"Даниил Гранин. Картина" - читать интересную книгу автора

художников вы спрашивали? Жаль, что они не слышат ваших рассуждений.
Ручаюсь - они бы вам сказали кое-что...
Стоило ей чуть двинуть плечами, наклонить голову, и сразу спор
оборвался. Никаких усилий она не проявляла, только спросила раздумчиво:
- У вас что, музей имеется? Галерея?
- Какой там... Так, краеведческий мечтаем, на общественных началах. Не
положено нам.
- Где ж вы ее собираетесь, повесить?
- Это не вопрос, - загораясь надеждой и потому с бравой солдатской
готовностью отвечал Лосев. - Можно в Доме культуры. А еще лучше в
горисполкоме. В зале заседаний, там надежнее, да и свету больше.
- Для зала она маловата, да и вряд ли уместна, - деликатно подсказал
Бадин.
Лосев пересилил себя, согласился, как бы обрадованно:
- Это вы верно подметили. Ну что же, можно даже в кабинет ко мне, то
есть председательский.
- Дожили. Вот, Бадин, мы кабинеты начальников сподобились украшать.

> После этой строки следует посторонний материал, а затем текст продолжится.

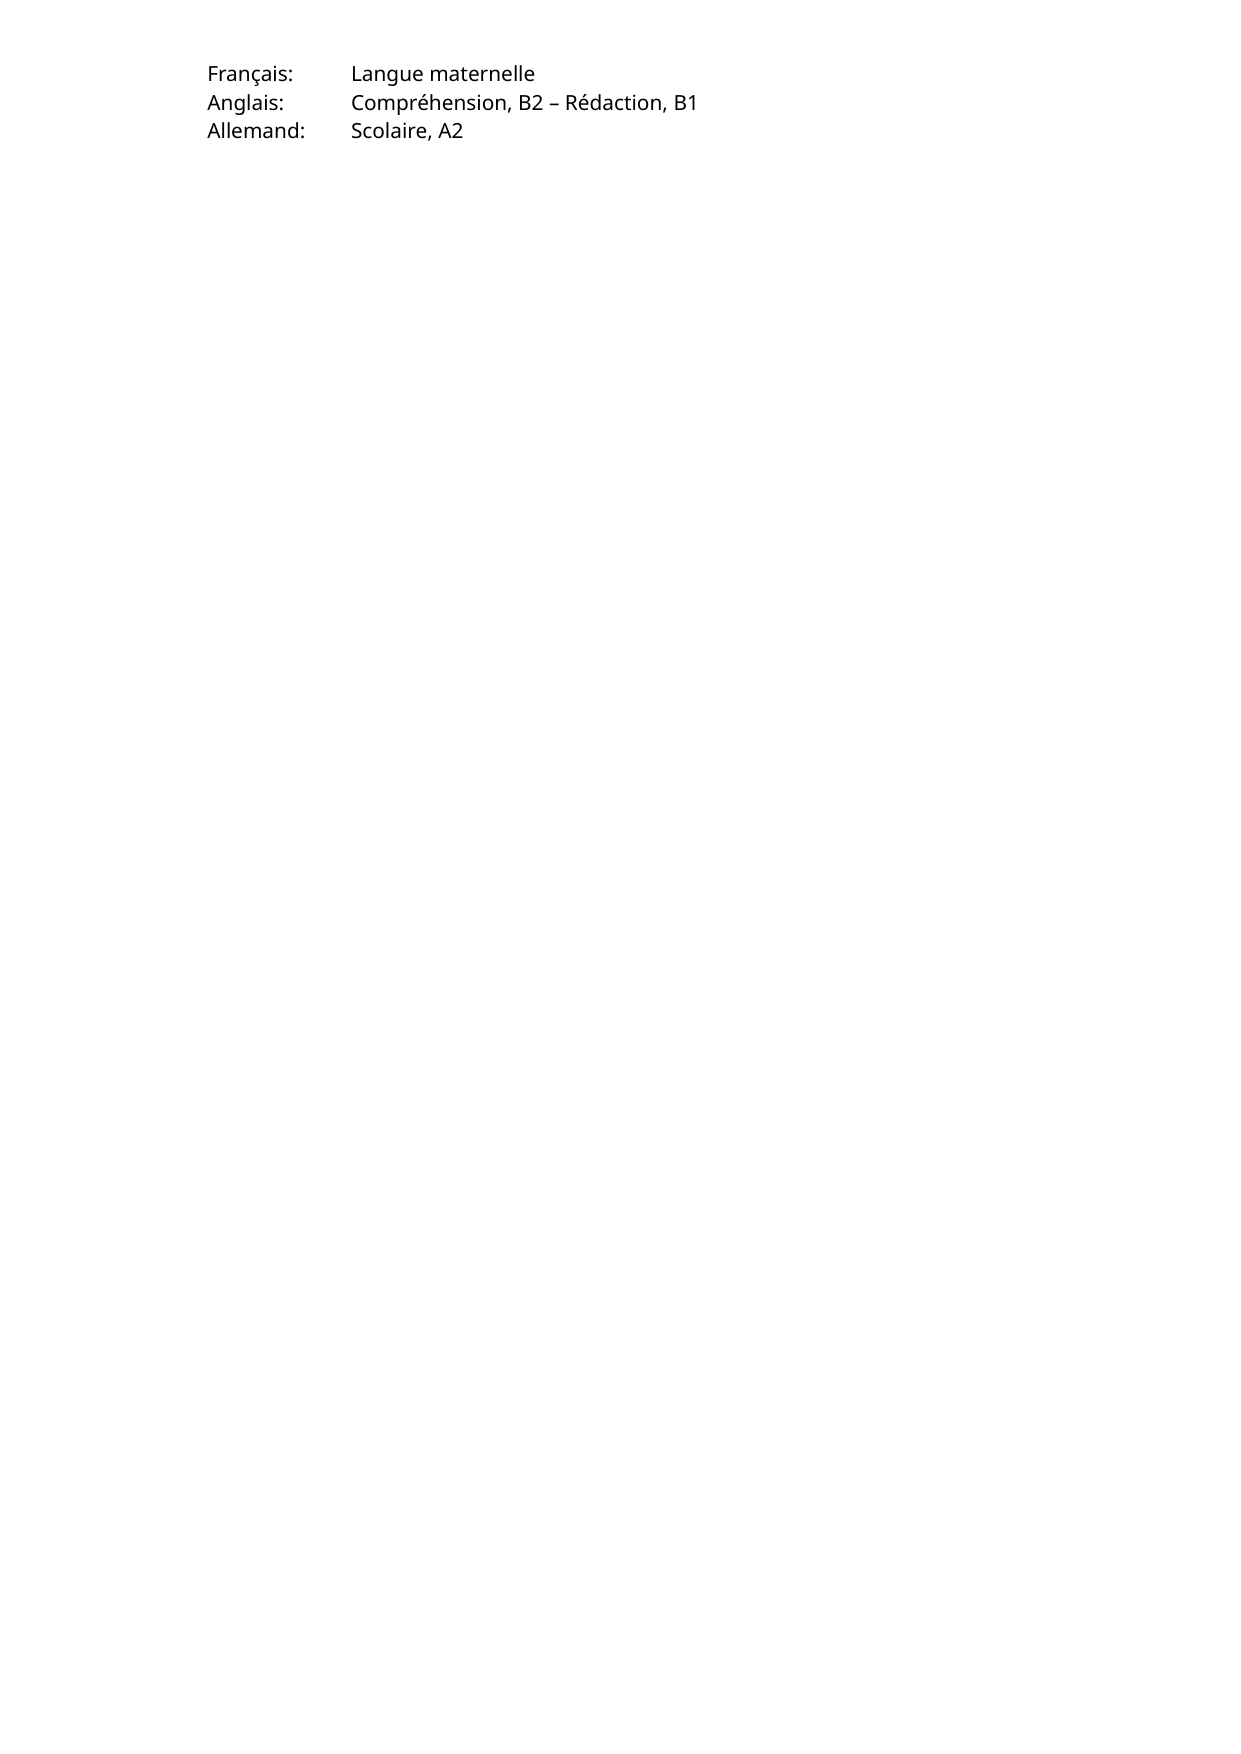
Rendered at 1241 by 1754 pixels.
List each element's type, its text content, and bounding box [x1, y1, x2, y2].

text Anglais: Compréhension, B2 – Rédaction, B1 [207, 88, 1180, 116]
text Français: Langue maternelle [207, 59, 1180, 88]
text Allemand: Scolaire, A2 [207, 116, 1180, 145]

Знал бы Астахов. Честь-то какая. - Ольга Серафимовна говорила медленно,
без всякой насмешки.
- Почему ж вы так... Чего ж тут зазорного. Горисполком - это самый
центр. Все приходят. Власть у нас народная. У нас к председателю попасть
запросто.
Чем-то ему удалось задеть ее, так что она снизошла, опустила на него
свой взгляд, и на Лосева словно дохнуло теплом - столько сохранилось еще
чувства в этих поблекших глазах. Воспоминания словно разворошили подземный
утухший жар. А глаза у нее, в обвисших морщинистых мешках, оставались
узкие, с длинным, чуть выгнутым разрезом, который мог полоснуть по сердцу.
- Народ-то к вам, гражданин начальник, в кабинет идет не картину
смотреть. Наверняка жилье просят, на дураков жалуются, в очереди томятся.

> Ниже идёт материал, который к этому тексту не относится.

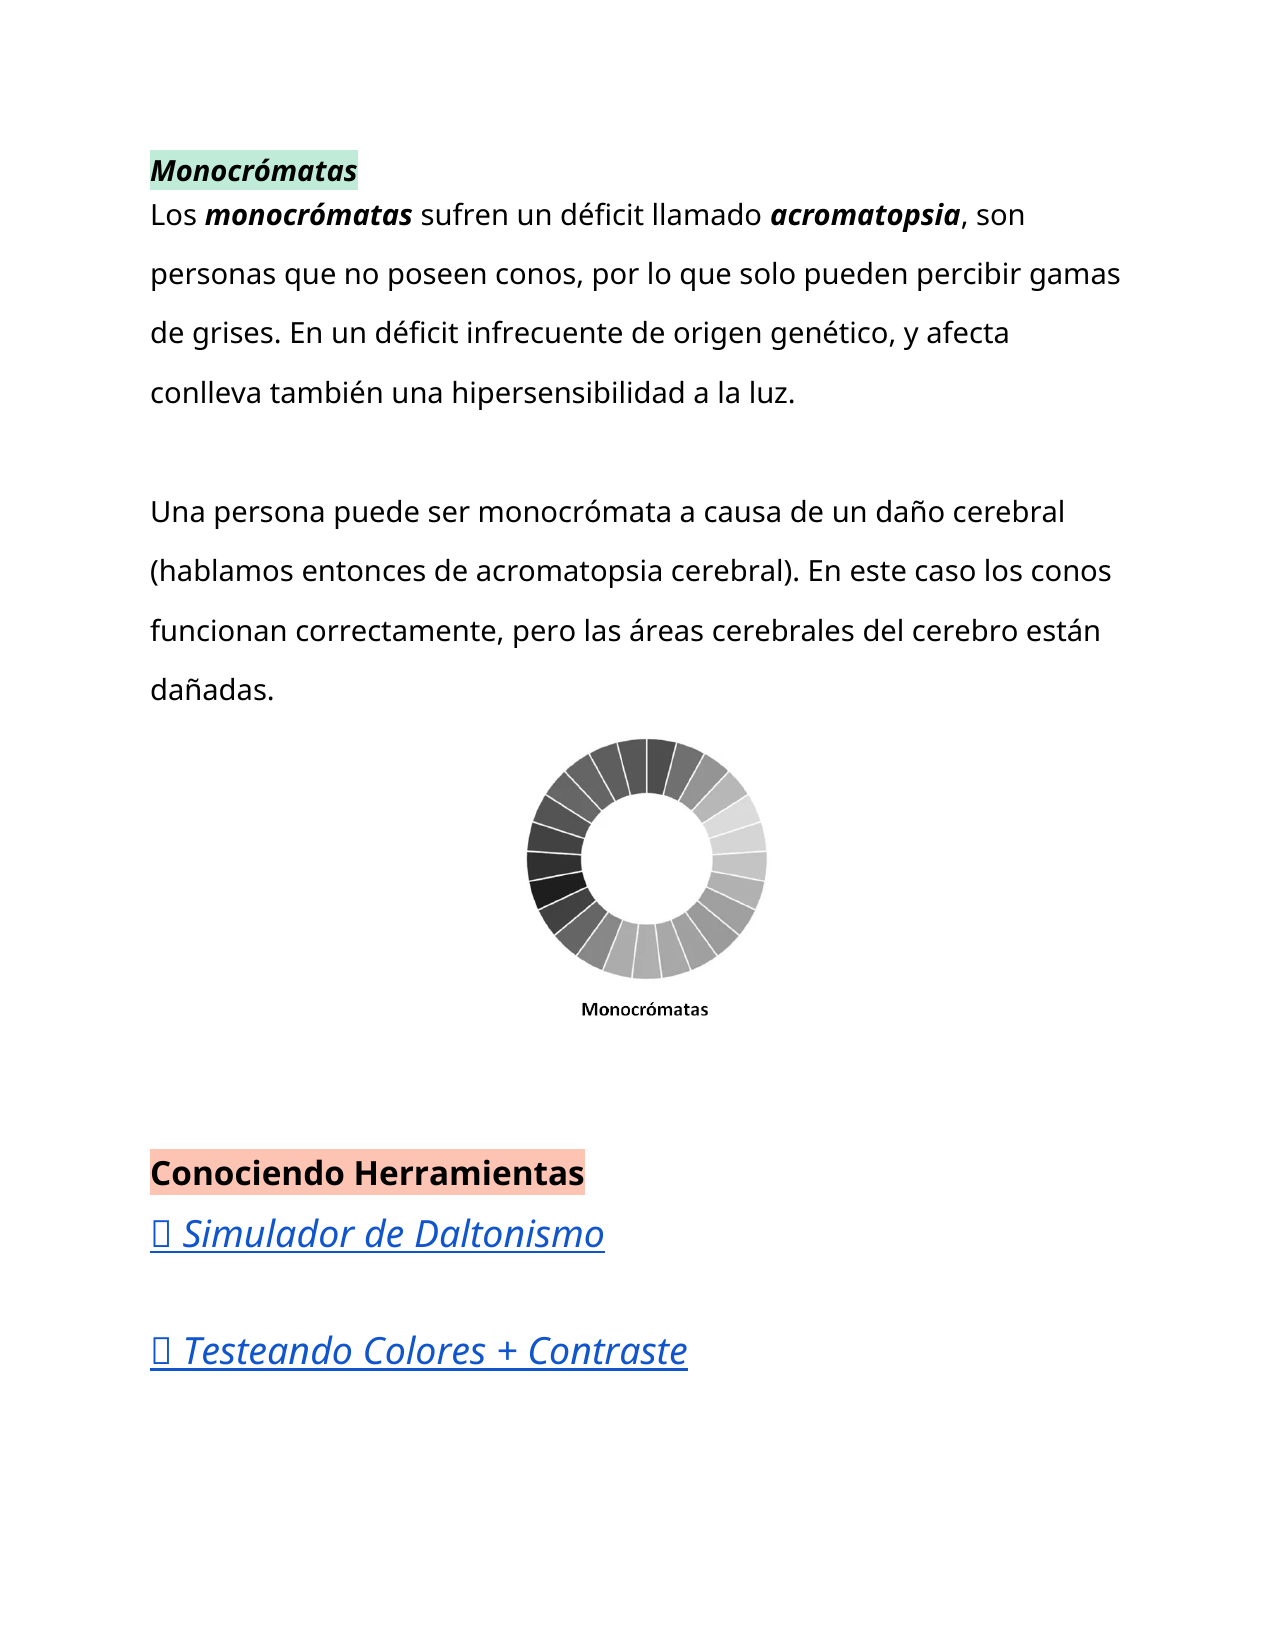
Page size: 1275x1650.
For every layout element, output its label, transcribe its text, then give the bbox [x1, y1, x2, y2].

Я, милый мой, но этим приемным насиделась. Не до картин было. Как топтать
его стали, как поносить, чуть ли не диверсантом. Вот и доказывай. Господи,
какими словами называли его, а теперь вы торгуетесь...
Вот оно что, подумал Лосев, вот оно в чем дело, вот где место больное,
ему даже легче стало от того, что лично он, значит, был ни при чем, они
соединяли его со всеми теми, другими, видели в нем тех, кто Астахова
обижал. Первое, что хотелось, - откреститься: с какой стати ему отвечать
за чьи-то древние глупости, за непонятные страхи неизвестных ему деятелей,
всяких перестраховщиков, горлодеров. Невежд мало ли было... Был его
предшественник Курочников, который из всей музыки признавал баян, на
аккордеон уже бранился - "растленное влияние Запада".

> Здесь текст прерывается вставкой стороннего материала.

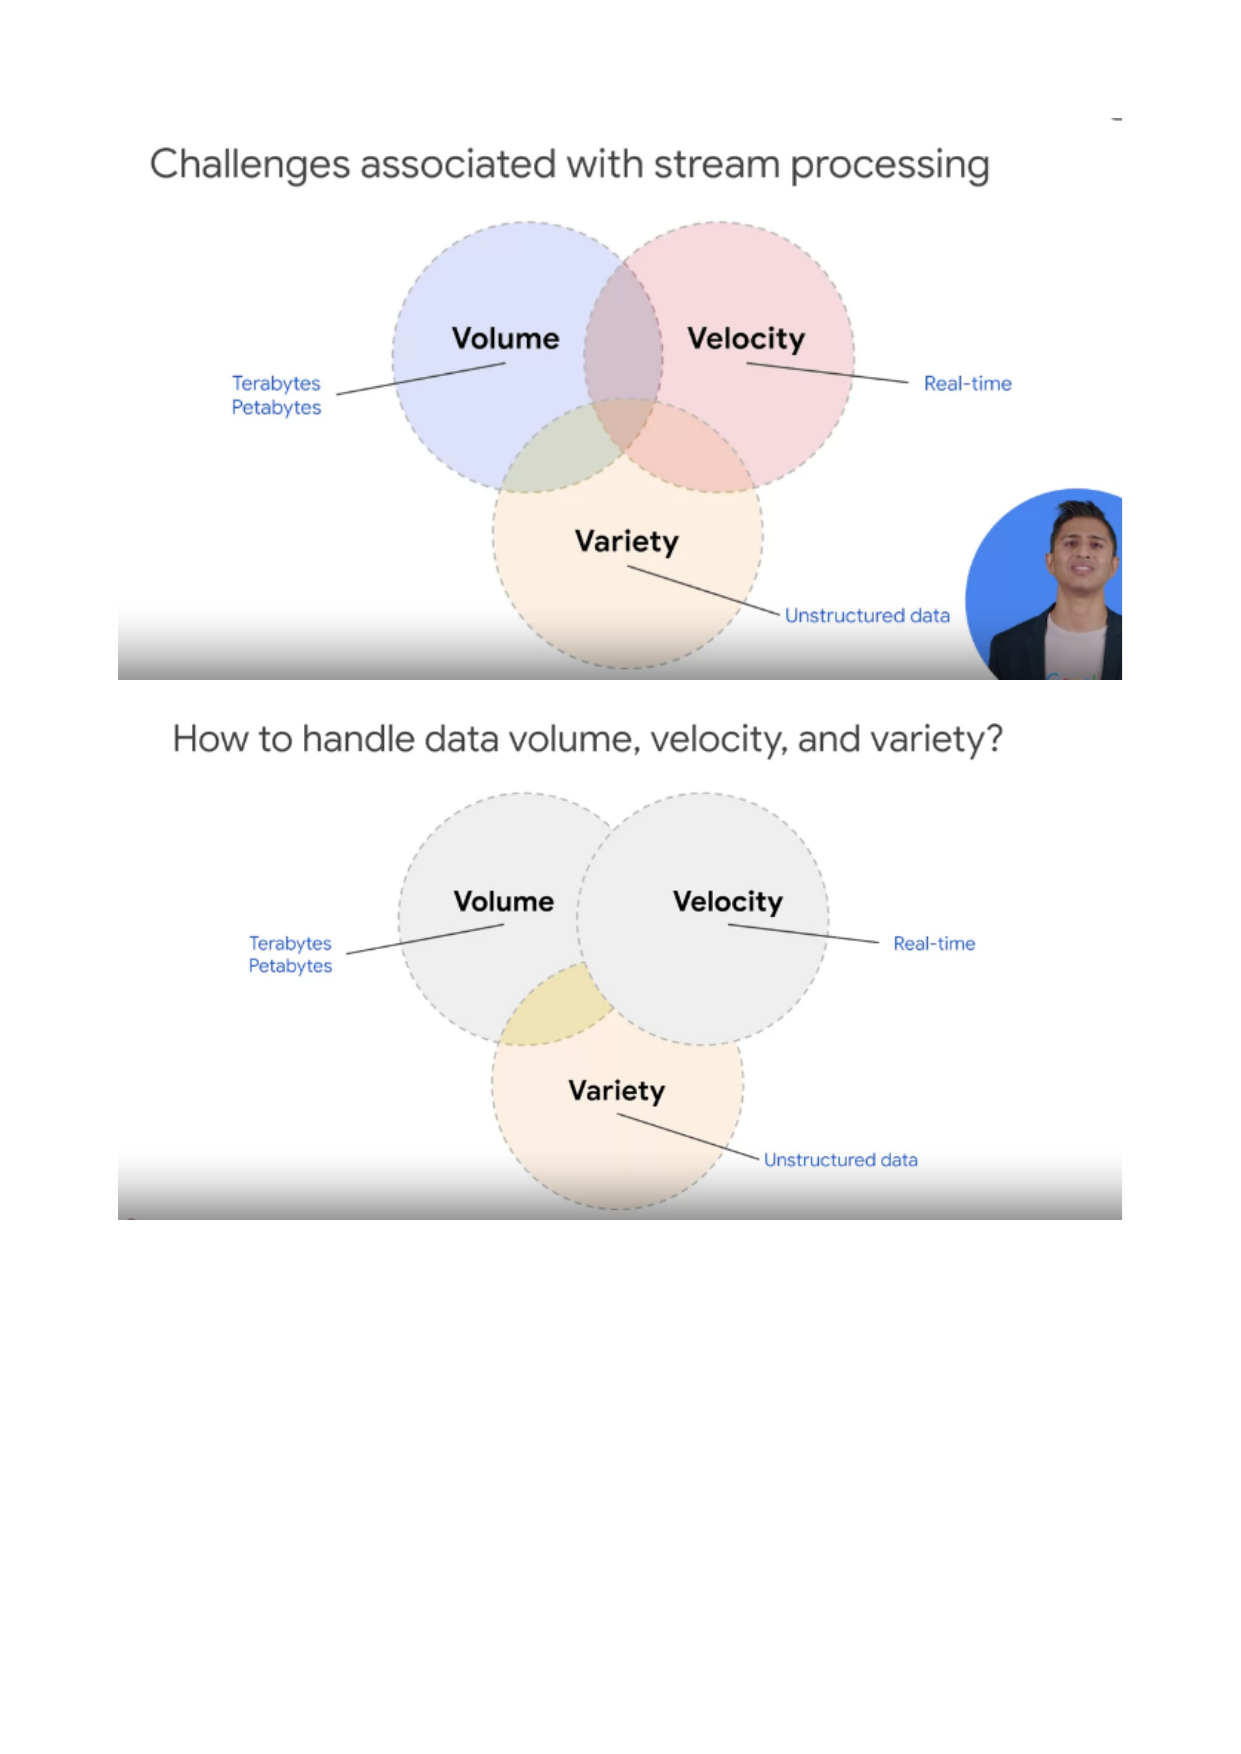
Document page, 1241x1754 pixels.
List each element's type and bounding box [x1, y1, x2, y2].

picture [118, 708, 1123, 1220]
picture [118, 118, 1123, 680]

А все же стыдно было открещиваться и от Курочникова, и даже от тех
неведомых начальников, что когда-то терзали Астахова. Не потому, что он их
оправдывал, нет, тут было что-то другое.
- Что было, то было. Наверное, виноваты перед вами, Ольга Серафимовна,
- сказал он, подставляя себя под ее взгляд. - Не нами началось, да на нас
оборвалось.
Помолчали.
- У меня из Ленинграда Дворец культуры торговал большую картину для
фойе, - вдруг вспомнила Ольга Серафимовна. - И то не согласилась. С
мороженым чтоб гуляли мимо. Зачем? Бог с ними, с деньгами, верно, Бадин?